"""

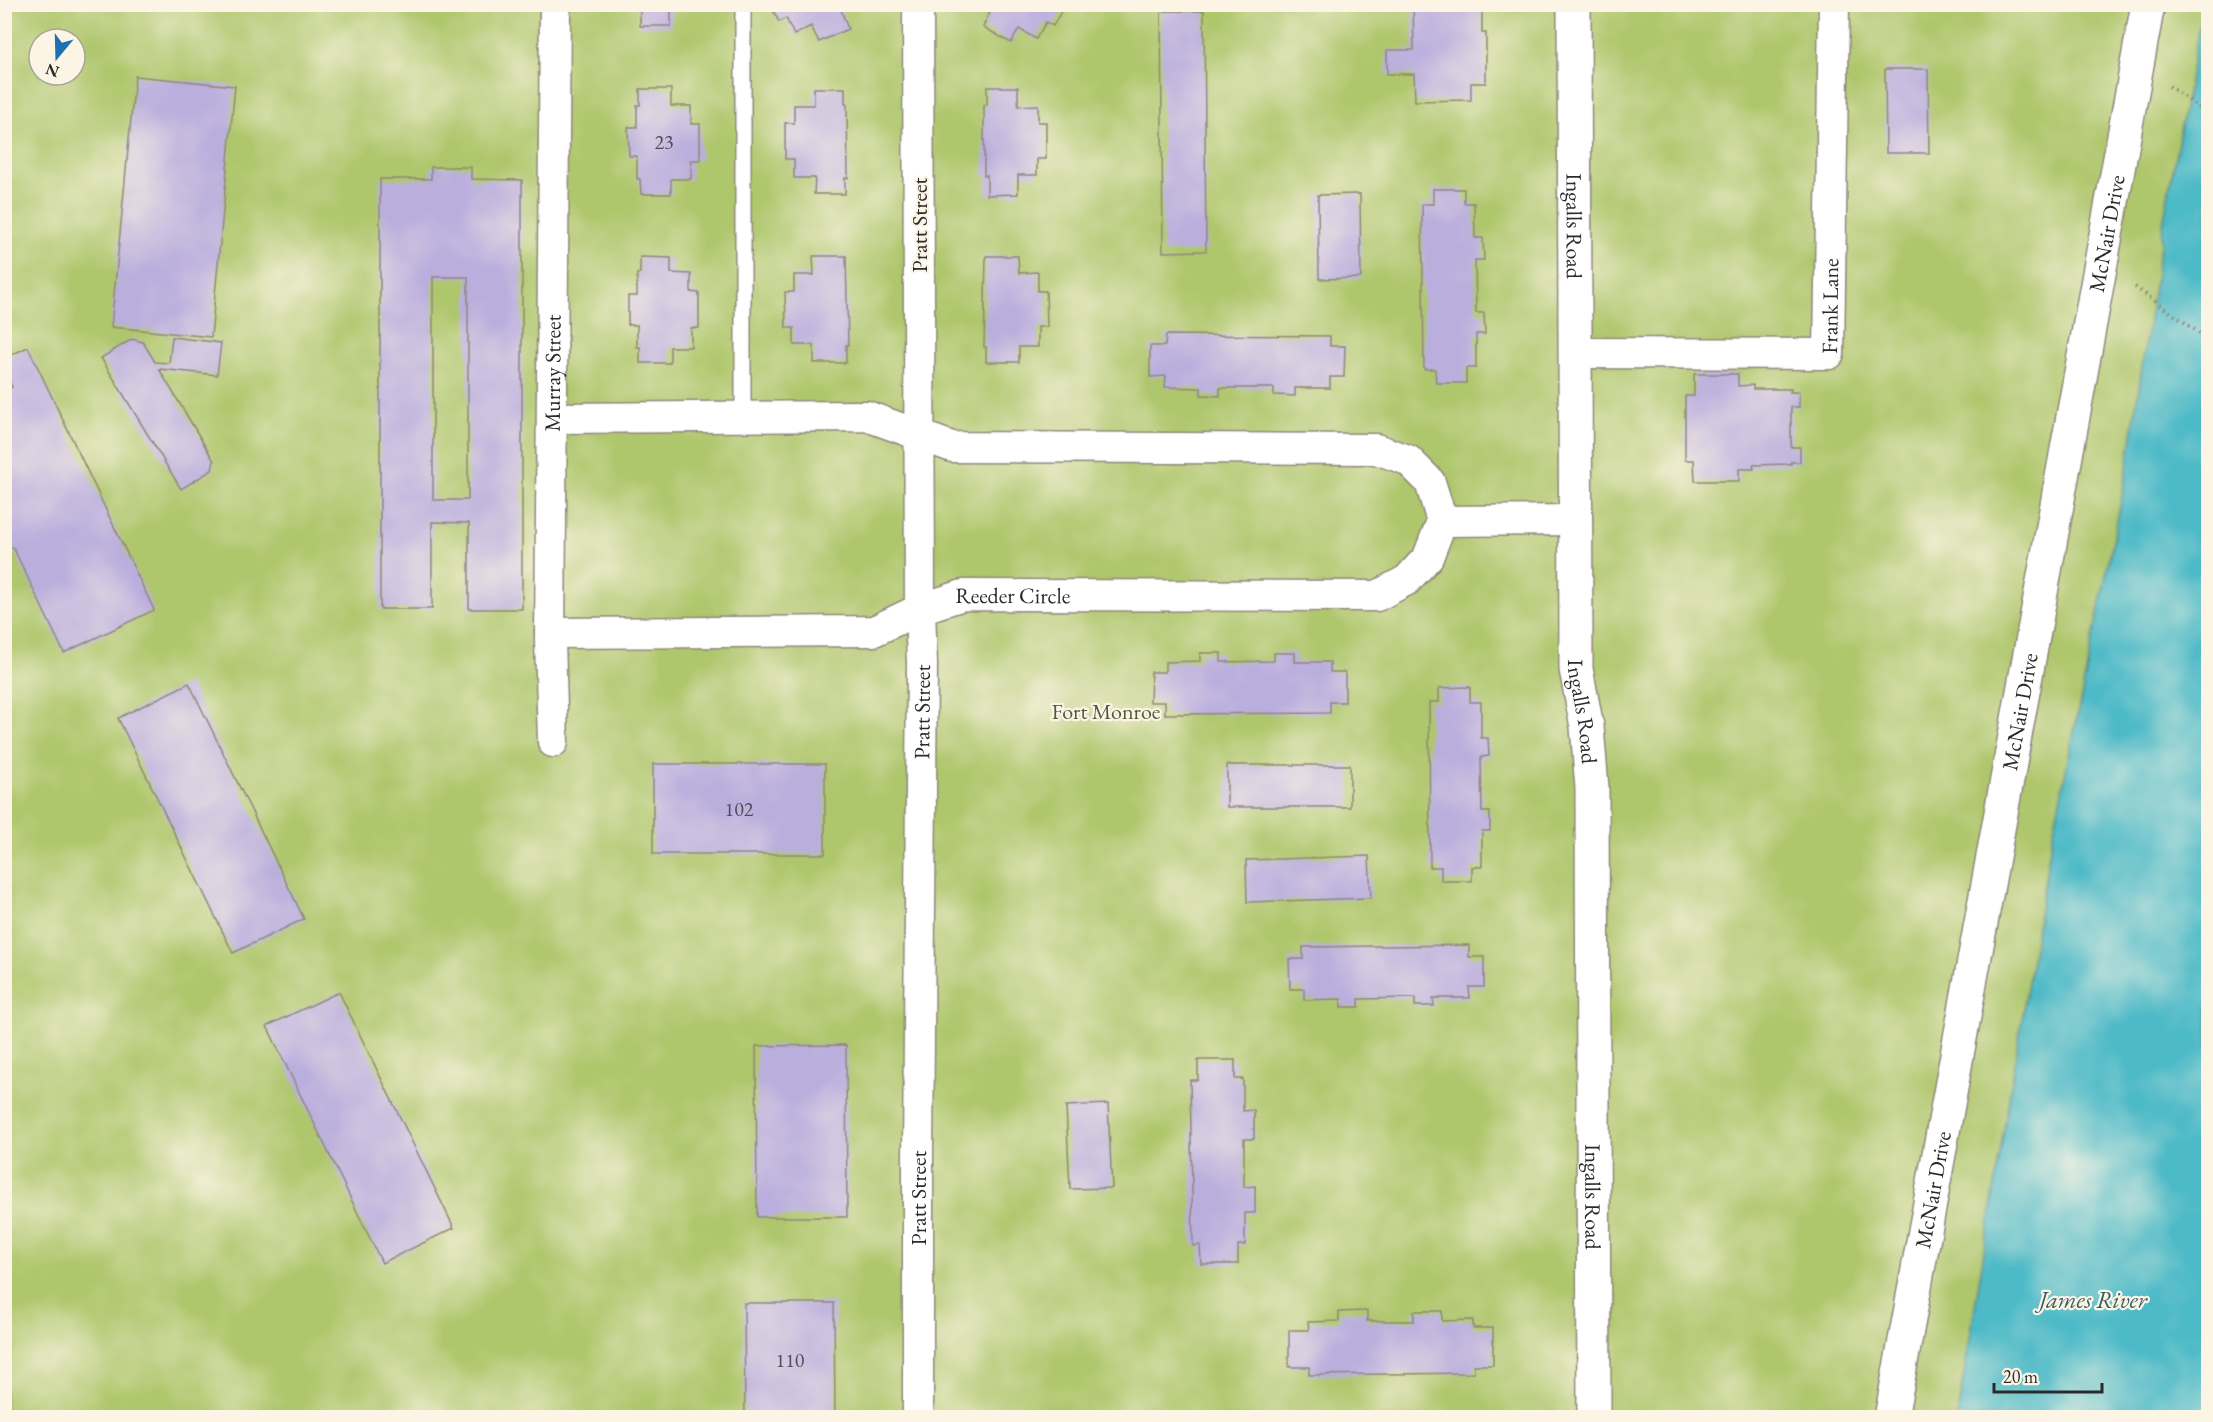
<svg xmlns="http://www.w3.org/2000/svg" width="2213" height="1422" font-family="'EB Garamond',serif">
<rect width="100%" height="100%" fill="#fcf5e5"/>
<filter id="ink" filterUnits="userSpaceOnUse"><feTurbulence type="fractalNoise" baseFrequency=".0167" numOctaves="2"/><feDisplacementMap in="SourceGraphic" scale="12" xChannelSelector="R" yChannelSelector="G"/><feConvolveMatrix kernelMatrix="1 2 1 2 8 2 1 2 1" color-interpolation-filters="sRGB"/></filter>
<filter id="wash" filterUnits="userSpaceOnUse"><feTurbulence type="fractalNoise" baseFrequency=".008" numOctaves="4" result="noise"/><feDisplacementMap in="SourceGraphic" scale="24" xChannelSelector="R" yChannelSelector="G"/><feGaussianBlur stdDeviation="1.35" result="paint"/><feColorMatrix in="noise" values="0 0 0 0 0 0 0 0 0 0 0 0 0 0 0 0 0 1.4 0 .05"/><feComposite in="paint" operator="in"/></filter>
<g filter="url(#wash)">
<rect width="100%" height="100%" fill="#f6e3c8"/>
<path fill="#aec66c" stroke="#6c784c" stroke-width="1.5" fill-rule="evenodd" d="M5,5H2208V1417L5,1418ZM39,39H75V75H39Z"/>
<path fill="#4dbac7" stroke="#3c7279" stroke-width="1.5" d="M2203,5H2208V1417H1957L2049,854L2125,482L2165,213Z"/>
<g id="blocks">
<g fill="#baaedd" fill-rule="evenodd">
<path d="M637,4H691V10H671V26H640V10H637Z"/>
<path d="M770,4H839L848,29L819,42L811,26L794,35L786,18L779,22Z"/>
<path d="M994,4H1065L1053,26L1046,22L1036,39L1019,29L1011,43L983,27Z"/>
<path d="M1413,4H1482V33H1486V83H1471V100L1415,101L1414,74H1387V50H1414Z"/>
<path d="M1161,11H1204L1206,251L1163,252Z"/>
<path d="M1885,69H1928L1929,153H1886Z"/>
<path d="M135,76L235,86L211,337L111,327Z"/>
<path d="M987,87H1018V106L1038,105V122H1046V159H1037V175H1018V194L987,195V175L984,176V105H987Z"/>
<path d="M814,88H845V104H847L848,178H845V194H814L815,178H794V159H785V123H794V105H814Z"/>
<path d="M640,89H671V106H691V124H700V160H691V179H671V194H641L640,179H637V156H629L628,127H637V105H640Z"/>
<path d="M431,167H471V179L522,180V609H469V523L432,522V609H380V179H431ZM433,277H468V500H433Z"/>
<path d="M1433,189H1464V203H1474L1475,238H1483L1484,260H1475L1476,313H1484L1485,334H1476V368H1466V383H1436L1435,369H1424L1422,204H1433Z"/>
<path d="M1360,194L1361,278L1319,279L1318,195Z"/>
<path d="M813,256H846L848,345H846V363H814V345H794V328H786L785,292H794V275H814Z"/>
<path d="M986,256H1018L1019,273L1038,272V291H1046L1047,327H1038V347H1019V362H986V347H984Z"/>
<path d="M640,257L671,258V273L691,274V292L699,293V328H691V347H670V363H640V347H637V325H628V296H637V274L640,273Z"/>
<path d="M1166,335L1330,336V346H1345L1344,377H1330V388H1295V396L1274,395V388H1220V396L1201,395V388L1165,387L1166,376L1150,377V346H1165Z"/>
<path d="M172,337L221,343L217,375L159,369L214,461L212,470L181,489L101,358L132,339L143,342L155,362L169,363Z"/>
<path d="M28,347L154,610L64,653L13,547L7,551L4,546V535L7,534L4,528V391L12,387L4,370V358Z"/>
<path d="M1694,374H1738V386L1753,385V389H1791L1790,392H1799V407H1791V447H1800V462H1791V464L1753,465L1754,469H1739V481H1695L1694,460H1685V396H1694Z"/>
<path d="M1200,653H1221V662L1274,661V653H1295V662H1330V672H1345V702H1330V713L1165,714V702H1150L1151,672H1165V662L1200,661Z"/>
<path d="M189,683L304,919L233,953L118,718Z"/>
<path d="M1470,687V702H1481V738H1488L1489,756L1481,757L1482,812H1490V831H1482V867H1472V881H1441V867H1430L1429,702H1439V688Z"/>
<rect x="653" y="764" width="172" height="90"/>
<rect x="1227" y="765" width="123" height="42"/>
<path d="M1369,856L1371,898L1247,902L1246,860Z"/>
<path d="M1469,945V957H1484V987H1469L1470,998H1433L1434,1006H1415V998L1359,999V1007H1341V999L1304,1000V989H1290L1289,959H1303V947Z"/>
<path d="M339,992L454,1228L382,1263L267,1026Z"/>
<path d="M846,1045L847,1217H757L756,1046Z"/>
<path d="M1198,1060H1235V1079H1243V1111L1254,1110V1139H1244V1187L1255,1186V1213H1245V1245H1238V1264H1201L1200,1245L1193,1246L1190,1080H1198Z"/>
<path d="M1108,1104L1112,1188L1070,1189L1066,1106Z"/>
<path d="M744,1303H834L835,1418H745Z"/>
<path d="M1367,1311V1321H1414V1311H1442V1321L1473,1320V1328H1493V1365H1474V1373L1309,1375V1367H1289V1330H1309L1308,1322L1339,1321V1312Z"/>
</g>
</g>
</g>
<g filter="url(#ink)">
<use href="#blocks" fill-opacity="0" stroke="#90877a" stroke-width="1.5"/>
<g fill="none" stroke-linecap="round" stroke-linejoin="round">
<defs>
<path id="service" d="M743,4V417"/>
<g id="minor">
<path id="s1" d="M1575,353L1829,354L1834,4"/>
<path d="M1442,521L1577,520"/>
<path id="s2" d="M550,633L874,631L920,609L963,595L1377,596L1407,580L1428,557L1442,521L1430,482L1408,460L1376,449L952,447L867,416L552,418"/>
<path id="s3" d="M553,742L550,640L555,4"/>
<path id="s4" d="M918,1418V1155L922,664L920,609L918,4"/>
</g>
<g id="tertiary">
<path id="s5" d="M1574,4L1576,669L1587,727L1592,788L1594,1418"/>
<path id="s6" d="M1891,1418L2148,4"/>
</g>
</defs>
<use href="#service" stroke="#90877a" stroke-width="18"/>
<use href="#minor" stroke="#90877a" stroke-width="33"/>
<use href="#tertiary" stroke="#90877a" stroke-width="36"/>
<g stroke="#90877a" stroke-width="4" stroke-dasharray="1.5 4.5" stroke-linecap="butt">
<path d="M2169,86L2208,114"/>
<path d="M2135,287L2208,339"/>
</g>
<use href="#service" stroke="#fff" stroke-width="15"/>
<use href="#minor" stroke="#fff" stroke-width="30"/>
<use href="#tertiary" stroke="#fff" stroke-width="33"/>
</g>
</g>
<g text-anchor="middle" stroke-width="4.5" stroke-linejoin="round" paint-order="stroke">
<g font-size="20" fill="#4f4c58">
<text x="664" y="149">23</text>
<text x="739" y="816">102</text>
<text x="790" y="1367">110</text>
</g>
<g font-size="22" fill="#2b2b2b" stroke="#fcf5e5">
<text transform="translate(919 225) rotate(-90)" y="8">Pratt Street</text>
<text dy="8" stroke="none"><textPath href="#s5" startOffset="222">Ingalls Road</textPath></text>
<text dy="8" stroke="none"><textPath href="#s6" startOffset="1204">McNair Drive</textPath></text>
<text dy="8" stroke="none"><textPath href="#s1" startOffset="302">Frank Lane</textPath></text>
<text dy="8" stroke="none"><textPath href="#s3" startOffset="369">Murray Street</textPath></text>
<text dy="8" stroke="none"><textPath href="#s2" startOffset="470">Reeder Circle</textPath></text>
<text dy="8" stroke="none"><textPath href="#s4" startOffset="706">Pratt Street</textPath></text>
<text dy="8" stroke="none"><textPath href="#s5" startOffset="708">Ingalls Road</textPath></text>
<text dy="8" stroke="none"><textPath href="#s6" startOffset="718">McNair Drive</textPath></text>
<text dy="8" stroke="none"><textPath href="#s6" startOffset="232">McNair Drive</textPath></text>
<text dy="8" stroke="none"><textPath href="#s5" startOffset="1194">Ingalls Road</textPath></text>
<text dy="8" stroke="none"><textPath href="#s4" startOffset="220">Pratt Street</textPath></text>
</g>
<g font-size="22" fill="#525a3e" stroke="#fcf5e5">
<text x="1106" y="719">Fort Monroe</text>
</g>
<g font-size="24" font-style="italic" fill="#375d62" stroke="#fcf5e5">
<text x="2093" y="1308">James River</text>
</g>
</g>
<rect width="2213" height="1422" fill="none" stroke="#fcf5e5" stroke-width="24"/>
<g transform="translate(57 57) rotate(199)"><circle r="28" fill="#fcf5e5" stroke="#a8a49b" stroke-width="1.5"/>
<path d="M0-4.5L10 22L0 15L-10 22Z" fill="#1f6fb2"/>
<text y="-9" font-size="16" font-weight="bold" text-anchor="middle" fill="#2b2b2b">N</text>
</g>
<path d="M1994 1383v9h108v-9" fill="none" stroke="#2b2b2b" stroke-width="3"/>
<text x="2003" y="1383" font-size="18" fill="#2b2b2b" stroke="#fcf5e5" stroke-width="4.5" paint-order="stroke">20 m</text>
</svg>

"""

▶ [What you will do]: Where a line above contains the string "baseFrequency", copy that line.

▶ [Response area]:
<filter id="ink" filterUnits="userSpaceOnUse"><feTurbulence type="fractalNoise" baseFrequency=".0167" numOctaves="2"/><feDisplacementMap in="SourceGraphic" scale="12" xChannelSelector="R" yChannelSelector="G"/><feConvolveMatrix kernelMatrix="1 2 1 2 8 2 1 2 1" color-interpolation-filters="sRGB"/></filter>
<filter id="wash" filterUnits="userSpaceOnUse"><feTurbulence type="fractalNoise" baseFrequency=".008" numOctaves="4" result="noise"/><feDisplacementMap in="SourceGraphic" scale="24" xChannelSelector="R" yChannelSelector="G"/><feGaussianBlur stdDeviation="1.35" result="paint"/><feColorMatrix in="noise" values="0 0 0 0 0 0 0 0 0 0 0 0 0 0 0 0 0 1.4 0 .05"/><feComposite in="paint" operator="in"/></filter>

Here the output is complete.